How one 'unperfect storm' of a play destroyed Game 4 for the Dodgers

The video was shown on the Globe Life Field video screens again and again, as if only an infinitely looping replay would make the wackiest of finishes feel real.

The base hit into center. The misplay by Chris Taylor. The relay to Max Muncy as the Tampa Bay Rays' tying run crossed home. The unthinkable stumble by Randy Arozarena as he came barreling around third base.

But the last scene is the one that seemed to last the longest — the sight of a lonely ball, backed up by no one, rolling slowly, helplessly, unbelievably away from the plate.

Regardless of how this World Series ends, the final at-bat of Game 4 will live on in memory and infamy — long remembered by one team and not soon forgotten by the other.

“It’s a tough one,” Dodgers manager Dave Roberts said. “We have to digest it, but we have to turn the page.”

It began with the flare, a soft line drive into center that Roberts never thought would end the game. As Kevin Kiermaier, the Rays runner on second base, crossed the plate, Roberts was planning ahead for the 10th inning.

“Then it kind of spun out right there,” Roberts said. “I wasn’t really prepared for a walk-off in that situation.”

He wasn’t alone. After Corey Seager’s go-ahead single in the eighth, the Dodgers looked destined to move within one win of a championship. Kenley Jansen had Brett Phillips down to two strikes with two outs in the ninth.

Then …

“I have no idea,” Kiermaier exclaimed during a postgame television interview.

Added Phillips, “I’m having a hard time putting my emotions into words.… It’s hard to believe right now that things are going, that that just happened.”

The Dodgers were in similar disbelief. That catcher Will Smith closed his mitt too soon on a relay throw to the plate. That neither Jansen nor anyone else had positioned themselves to back up the play. That Arozarena, who began the play at first, had time to round the bases, stumble to the ground about 30 feet from home, and still get back up and slide headfirst for the winning run.

Arozarena remained face down on the ground, pounding the plate as the Rays tied the series 2-2. The rest of his team came pouring from the dugout, chasing Phillips around the outfield grass.

“Next thing I know, I’m airplaning around the outfield," Phillips said, mimicking his outstretched arms celebration during an interview with Fox Sports.

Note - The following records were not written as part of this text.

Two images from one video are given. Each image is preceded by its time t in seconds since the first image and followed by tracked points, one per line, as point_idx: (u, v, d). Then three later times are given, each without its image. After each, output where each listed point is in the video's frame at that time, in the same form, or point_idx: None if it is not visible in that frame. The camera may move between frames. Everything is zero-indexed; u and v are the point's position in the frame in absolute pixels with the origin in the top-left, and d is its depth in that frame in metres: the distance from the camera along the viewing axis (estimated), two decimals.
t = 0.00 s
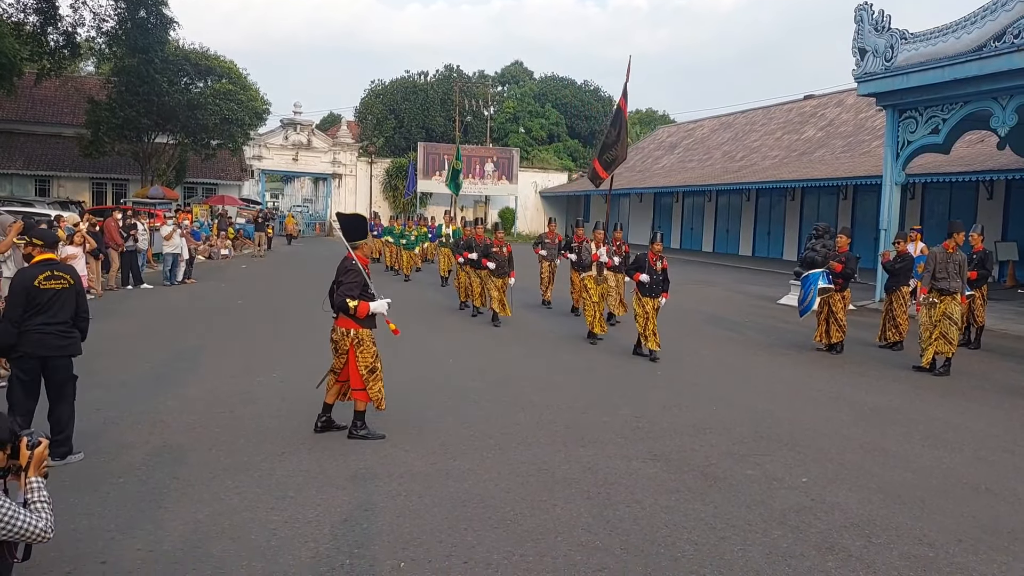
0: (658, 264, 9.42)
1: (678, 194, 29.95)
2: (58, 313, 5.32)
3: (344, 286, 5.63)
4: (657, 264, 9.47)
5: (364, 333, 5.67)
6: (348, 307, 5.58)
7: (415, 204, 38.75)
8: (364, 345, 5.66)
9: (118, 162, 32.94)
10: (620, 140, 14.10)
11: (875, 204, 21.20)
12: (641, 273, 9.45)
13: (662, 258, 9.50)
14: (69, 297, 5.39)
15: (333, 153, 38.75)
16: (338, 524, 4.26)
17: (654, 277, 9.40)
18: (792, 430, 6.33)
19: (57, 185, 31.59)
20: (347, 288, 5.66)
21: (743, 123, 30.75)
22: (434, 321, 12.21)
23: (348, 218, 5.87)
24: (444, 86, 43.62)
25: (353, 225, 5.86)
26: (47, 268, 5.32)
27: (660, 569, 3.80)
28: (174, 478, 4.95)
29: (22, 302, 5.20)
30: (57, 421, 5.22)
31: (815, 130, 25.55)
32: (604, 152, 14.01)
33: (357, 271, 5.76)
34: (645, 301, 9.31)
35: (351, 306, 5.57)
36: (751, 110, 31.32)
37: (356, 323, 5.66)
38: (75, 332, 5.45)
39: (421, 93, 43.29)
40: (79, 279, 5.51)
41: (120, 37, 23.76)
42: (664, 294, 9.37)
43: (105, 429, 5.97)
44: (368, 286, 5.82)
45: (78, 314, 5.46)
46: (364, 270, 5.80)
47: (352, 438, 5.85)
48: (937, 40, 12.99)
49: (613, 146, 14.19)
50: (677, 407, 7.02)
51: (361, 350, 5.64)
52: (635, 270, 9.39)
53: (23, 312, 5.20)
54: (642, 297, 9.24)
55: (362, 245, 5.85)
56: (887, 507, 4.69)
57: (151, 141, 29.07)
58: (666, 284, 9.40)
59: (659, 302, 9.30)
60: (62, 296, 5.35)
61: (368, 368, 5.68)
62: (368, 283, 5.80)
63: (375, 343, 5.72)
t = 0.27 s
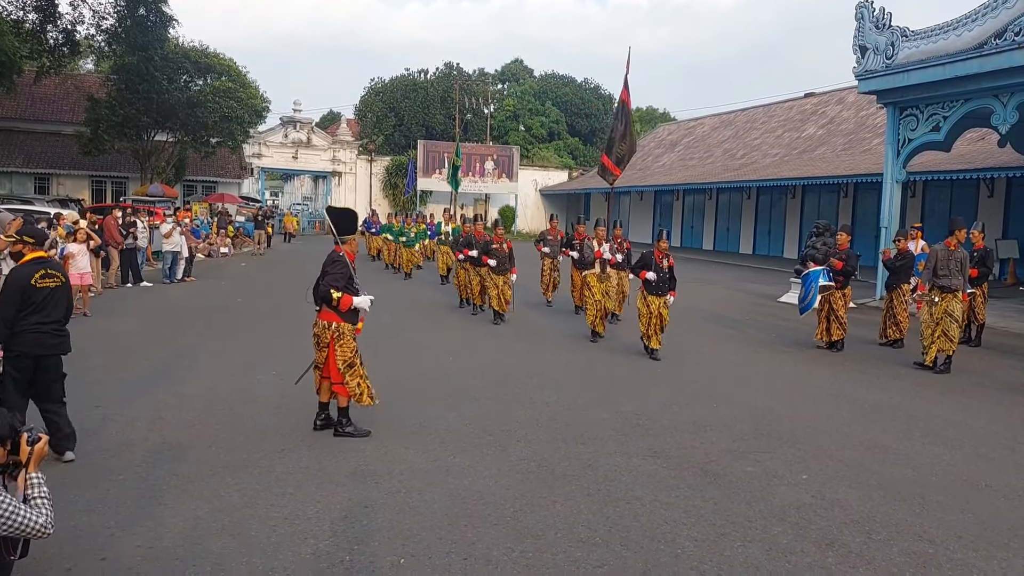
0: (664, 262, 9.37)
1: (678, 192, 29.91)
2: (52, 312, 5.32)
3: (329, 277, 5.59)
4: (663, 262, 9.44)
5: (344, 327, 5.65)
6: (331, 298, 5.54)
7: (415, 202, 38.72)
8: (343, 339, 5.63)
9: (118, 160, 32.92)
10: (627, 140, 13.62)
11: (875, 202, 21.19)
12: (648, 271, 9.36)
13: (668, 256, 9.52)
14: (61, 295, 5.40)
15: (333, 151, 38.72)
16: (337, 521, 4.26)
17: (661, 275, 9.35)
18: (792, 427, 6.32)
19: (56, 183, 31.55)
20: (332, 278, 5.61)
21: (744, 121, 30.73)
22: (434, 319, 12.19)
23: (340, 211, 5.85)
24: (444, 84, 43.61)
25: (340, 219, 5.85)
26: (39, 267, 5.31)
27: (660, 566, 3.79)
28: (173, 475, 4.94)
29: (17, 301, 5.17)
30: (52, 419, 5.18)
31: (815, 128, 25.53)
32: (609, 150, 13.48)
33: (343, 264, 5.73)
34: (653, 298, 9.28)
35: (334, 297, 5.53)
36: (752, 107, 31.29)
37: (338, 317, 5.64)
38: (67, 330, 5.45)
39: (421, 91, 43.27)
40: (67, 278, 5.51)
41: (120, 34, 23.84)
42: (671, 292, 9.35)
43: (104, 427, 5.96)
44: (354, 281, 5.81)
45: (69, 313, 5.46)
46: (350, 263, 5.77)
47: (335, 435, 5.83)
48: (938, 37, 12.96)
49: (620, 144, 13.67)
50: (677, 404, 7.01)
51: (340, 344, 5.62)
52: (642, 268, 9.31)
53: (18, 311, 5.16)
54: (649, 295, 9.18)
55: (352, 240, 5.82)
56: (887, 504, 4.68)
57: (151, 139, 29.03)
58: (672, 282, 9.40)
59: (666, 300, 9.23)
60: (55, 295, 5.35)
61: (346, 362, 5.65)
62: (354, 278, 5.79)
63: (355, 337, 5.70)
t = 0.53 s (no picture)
0: (669, 259, 9.11)
1: (678, 191, 29.91)
2: (64, 309, 5.38)
3: (322, 276, 5.62)
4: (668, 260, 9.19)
5: (338, 326, 5.68)
6: (327, 296, 5.57)
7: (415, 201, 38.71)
8: (336, 338, 5.66)
9: (118, 158, 32.89)
10: (635, 137, 13.22)
11: (875, 201, 21.20)
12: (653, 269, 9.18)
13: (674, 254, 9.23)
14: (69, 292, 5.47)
15: (333, 149, 38.73)
16: (337, 517, 4.27)
17: (665, 273, 9.13)
18: (792, 424, 6.33)
19: (57, 181, 31.54)
20: (325, 277, 5.64)
21: (744, 119, 30.72)
22: (434, 317, 12.20)
23: (328, 208, 5.86)
24: (444, 83, 43.62)
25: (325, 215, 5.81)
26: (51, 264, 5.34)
27: (659, 562, 3.80)
28: (174, 472, 4.95)
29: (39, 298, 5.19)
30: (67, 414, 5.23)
31: (816, 127, 25.52)
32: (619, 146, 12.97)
33: (334, 262, 5.74)
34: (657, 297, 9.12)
35: (330, 296, 5.56)
36: (752, 106, 31.29)
37: (332, 315, 5.67)
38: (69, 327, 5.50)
39: (421, 89, 43.27)
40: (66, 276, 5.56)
41: (120, 32, 23.79)
42: (676, 290, 9.16)
43: (104, 424, 5.96)
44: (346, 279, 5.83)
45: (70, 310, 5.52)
46: (342, 262, 5.79)
47: (295, 432, 5.77)
48: (938, 36, 12.96)
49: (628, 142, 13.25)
50: (676, 402, 7.02)
51: (333, 342, 5.65)
52: (646, 266, 9.13)
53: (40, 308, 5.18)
54: (653, 294, 9.05)
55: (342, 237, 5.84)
56: (886, 501, 4.69)
57: (151, 137, 29.00)
58: (677, 280, 9.21)
59: (671, 298, 9.06)
60: (65, 292, 5.42)
61: (336, 361, 5.69)
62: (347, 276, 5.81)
63: (347, 335, 5.74)
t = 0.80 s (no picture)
0: (676, 260, 8.93)
1: (678, 189, 29.89)
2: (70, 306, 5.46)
3: (312, 279, 5.60)
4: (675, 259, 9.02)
5: (326, 328, 5.66)
6: (317, 299, 5.55)
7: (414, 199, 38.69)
8: (323, 339, 5.65)
9: (118, 155, 32.86)
10: (645, 134, 12.75)
11: (875, 199, 21.20)
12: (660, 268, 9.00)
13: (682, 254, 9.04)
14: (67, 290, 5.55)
15: (333, 147, 38.69)
16: (336, 514, 4.27)
17: (672, 273, 8.95)
18: (792, 422, 6.33)
19: (56, 178, 31.52)
20: (316, 279, 5.62)
21: (743, 118, 30.70)
22: (433, 314, 12.20)
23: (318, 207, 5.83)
24: (443, 81, 43.61)
25: (315, 212, 5.74)
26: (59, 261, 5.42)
27: (658, 559, 3.80)
28: (174, 469, 4.94)
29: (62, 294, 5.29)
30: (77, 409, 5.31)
31: (815, 125, 25.50)
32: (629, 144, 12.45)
33: (326, 264, 5.72)
34: (664, 297, 8.96)
35: (320, 299, 5.54)
36: (752, 104, 31.27)
37: (321, 316, 5.63)
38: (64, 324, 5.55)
39: (421, 87, 43.24)
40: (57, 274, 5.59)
41: (119, 29, 23.75)
42: (683, 290, 8.98)
43: (103, 420, 5.96)
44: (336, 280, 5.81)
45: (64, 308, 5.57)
46: (333, 264, 5.77)
47: (284, 431, 5.76)
48: (938, 34, 12.94)
49: (638, 140, 12.74)
50: (676, 399, 7.02)
51: (320, 343, 5.63)
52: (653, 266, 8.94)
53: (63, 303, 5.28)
54: (659, 295, 8.89)
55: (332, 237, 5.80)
56: (885, 499, 4.69)
57: (150, 135, 28.97)
58: (684, 281, 8.99)
59: (678, 299, 8.89)
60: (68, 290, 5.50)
61: (322, 362, 5.68)
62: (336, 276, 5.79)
63: (335, 337, 5.73)
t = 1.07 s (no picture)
0: (686, 257, 8.91)
1: (677, 187, 29.89)
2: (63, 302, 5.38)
3: (301, 277, 5.59)
4: (685, 257, 8.99)
5: (314, 326, 5.64)
6: (305, 298, 5.55)
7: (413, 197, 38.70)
8: (313, 337, 5.64)
9: (116, 153, 32.84)
10: (655, 129, 12.33)
11: (873, 197, 21.21)
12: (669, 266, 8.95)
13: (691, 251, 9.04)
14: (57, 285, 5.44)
15: (331, 145, 38.68)
16: (335, 510, 4.27)
17: (682, 270, 8.94)
18: (790, 419, 6.34)
19: (54, 176, 31.52)
20: (305, 278, 5.61)
21: (742, 116, 30.71)
22: (432, 312, 12.20)
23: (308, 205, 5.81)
24: (442, 79, 43.63)
25: (307, 210, 5.70)
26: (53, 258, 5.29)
27: (657, 555, 3.80)
28: (172, 465, 4.94)
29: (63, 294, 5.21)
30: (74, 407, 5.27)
31: (814, 123, 25.50)
32: (637, 139, 12.23)
33: (315, 263, 5.70)
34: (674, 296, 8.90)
35: (308, 298, 5.54)
36: (750, 102, 31.26)
37: (309, 315, 5.64)
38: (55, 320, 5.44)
39: (419, 85, 43.26)
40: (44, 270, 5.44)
41: (117, 27, 23.72)
42: (693, 288, 8.97)
43: (102, 418, 5.96)
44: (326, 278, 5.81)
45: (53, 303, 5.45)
46: (323, 262, 5.75)
47: (285, 429, 5.76)
48: (936, 31, 12.95)
49: (647, 134, 12.31)
50: (674, 397, 7.02)
51: (308, 342, 5.62)
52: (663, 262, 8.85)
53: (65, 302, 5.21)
54: (670, 292, 8.84)
55: (324, 235, 5.79)
56: (884, 495, 4.69)
57: (149, 133, 28.95)
58: (693, 278, 9.01)
59: (687, 297, 8.87)
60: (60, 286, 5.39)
61: (312, 361, 5.67)
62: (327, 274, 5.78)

The Dodgers’ reactions were the opposite. Smith gave up his futile pursuit of the loose ball, turning away from the dogpiling Rays. Jansen looked ahead as he walked toward the dugout, immediately trying to bury the sequence of events that led to the Dodgers letting a win slip away.

“Can’t beat yourself there,” Jansen said. “Gotta stay positive. We’re gonna come back tomorrow."

Roberts’ face said it all, a blank stare from behind the top rail.

“It was like that unperfect storm,” he said.

Of course, there remain two or three games before a champion is decided. But this World Series almost certainly already has its signature play — even if the team on the losing end finds a way to overcome it.

“Now it’s a three-game series, and we have Clayton [Kershaw] going tomorrow,” Roberts said. “Our focus has to turn to winning tomorrow.”

Added Justin Turner, nothing more than a bystander as that final moment unraveled: “Obviously, we didn’t get the result we wanted. Wild game, back and forth, up and down, but like we said all along, we know it’s not gonna be easy. We know how difficult this is. We have to learn from tonight, make our adjustments."

The Dodgers would have said the same thing had Saturday’s collapse never taken place. Except that they would have been talking about clinching a championship Sunday, not having to battle back from their latest postseason mistake.

“You pretty much saw it,” Turner said. “Couple bobbles. Will trying to turn around and put a quick tag on him. Doesn’t squeeze the ball, it trickles away, and that was the ball game.”